O PROBLEMA IBÉRICO
segundo Fernando Pessoa
Fortemente aristocrática na sua constituição espiritual, ferrenhamente católica no seu habitus moral, absurdamente tradicionalista no conjunto quotidiano dos seus usos e costumes, Castela apresenta-se como um elemento anteprejudicador de uma confederação, e como um elemento (e é isto que aqui importa) violador da nossa grande tradição árabe — de tolerância e de livre civilização. E é na proporção em que formos os mantenedores do espírito árabe na Europa que teremos uma individualidade à parte.
Assim o espírito castelhano é fundamentalmente inimigo, no seu espírito, da Ibéria. Mas estes característicos, que tornam Castela magnificamente incompetente para hegemonizar na Ibéria admiravelmente a dispõem para equilibrar as tendências (em outros sentidos excessivas) dos dois outros povos ibéricos. Por onde se vê que tudo se acha harmonizado pelo Destino para a futura confederação.
O segundo grande inimigo da Ibéria é a França. O espírito francês é o grande inimigo do espírito comum às populações ibéricas. Grande inimigo não só na sua constituição espiritual, senão também nos efeitos que tem tido para a degradação e decadência do autêntico espírito ibérico. A França herdeira directa da tradição romana, no que ela tem de estreitamente grega, a França representa na Europa não um país criador (como a Itália de onde vem a arte, ou a Inglaterra, de onde nasce a política), mas um país distribuidor e aperfeiçoador dos elementos que os outros povos fornecem. Tão pouco criador é o espírito francês que, para obter a única ideia que dentro dele se realizou, teve de chamar um suíço, Jean-Jacques Rousseau, e para pôr fim magnificamente à anarquia que daí adveio, teve de descobrir um italiano, Bonaparte.
Lúcidos, completos no seu nível inferior, os franceses têm sido os corruptores danossa civilização ibérica. O seu espírito romano, sem a força romana, é fundamentalmente inimigo do nosso espírito romano-árabe, ao mesmo tempo complexo e intenso, e disciplinado e rude.
O terceiro inimigo da Ibéria é a Alemanha.

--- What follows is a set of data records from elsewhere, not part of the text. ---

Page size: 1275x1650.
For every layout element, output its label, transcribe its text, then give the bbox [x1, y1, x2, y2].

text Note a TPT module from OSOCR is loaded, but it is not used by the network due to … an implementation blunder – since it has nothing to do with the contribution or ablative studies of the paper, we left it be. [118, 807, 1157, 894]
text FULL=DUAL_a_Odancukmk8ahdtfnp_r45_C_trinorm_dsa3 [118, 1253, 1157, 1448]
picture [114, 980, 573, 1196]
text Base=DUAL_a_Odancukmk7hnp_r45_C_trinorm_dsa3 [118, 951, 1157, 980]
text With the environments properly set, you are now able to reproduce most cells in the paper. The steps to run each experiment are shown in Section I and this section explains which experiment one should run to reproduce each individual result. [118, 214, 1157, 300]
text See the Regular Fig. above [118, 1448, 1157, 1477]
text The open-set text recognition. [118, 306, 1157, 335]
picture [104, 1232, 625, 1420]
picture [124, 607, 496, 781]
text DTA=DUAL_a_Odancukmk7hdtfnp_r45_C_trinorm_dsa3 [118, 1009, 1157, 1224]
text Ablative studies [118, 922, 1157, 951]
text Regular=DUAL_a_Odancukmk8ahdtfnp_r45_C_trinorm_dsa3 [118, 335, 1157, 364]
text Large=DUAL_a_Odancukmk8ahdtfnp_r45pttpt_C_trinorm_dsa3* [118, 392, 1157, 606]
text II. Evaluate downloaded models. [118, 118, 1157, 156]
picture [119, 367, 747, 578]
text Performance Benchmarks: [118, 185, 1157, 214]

Mas aqui temos mais a temer o espírito alemão que a Alemanha propriamentedita. Estes herdaram o espírito romano na sua parte superior (ao contrário dos franceses que lhe herdaram a parte que já neles era secundária, porque basilarmente grega). Mas casaram-no com aquele curioso elemento de incompletidão que é distintivo dos bárbaros do Norte, que não sabem equilibrar duas coisas [...]
Nós, ibéricos, somos o cruzamento de duas civilizações — a romana e a árabe. Na França e na Alemanha a civilização romana existe sobreposta ao fundo original, sem outro influxo civilizacional. Somos, por isso, mais complexos e fecundos, de natureza, que a França ou Alemanha, que, quando tomarmos consciência da nossa ibericidade devem existir aproveitadamente no horizonte do nosso desprezo.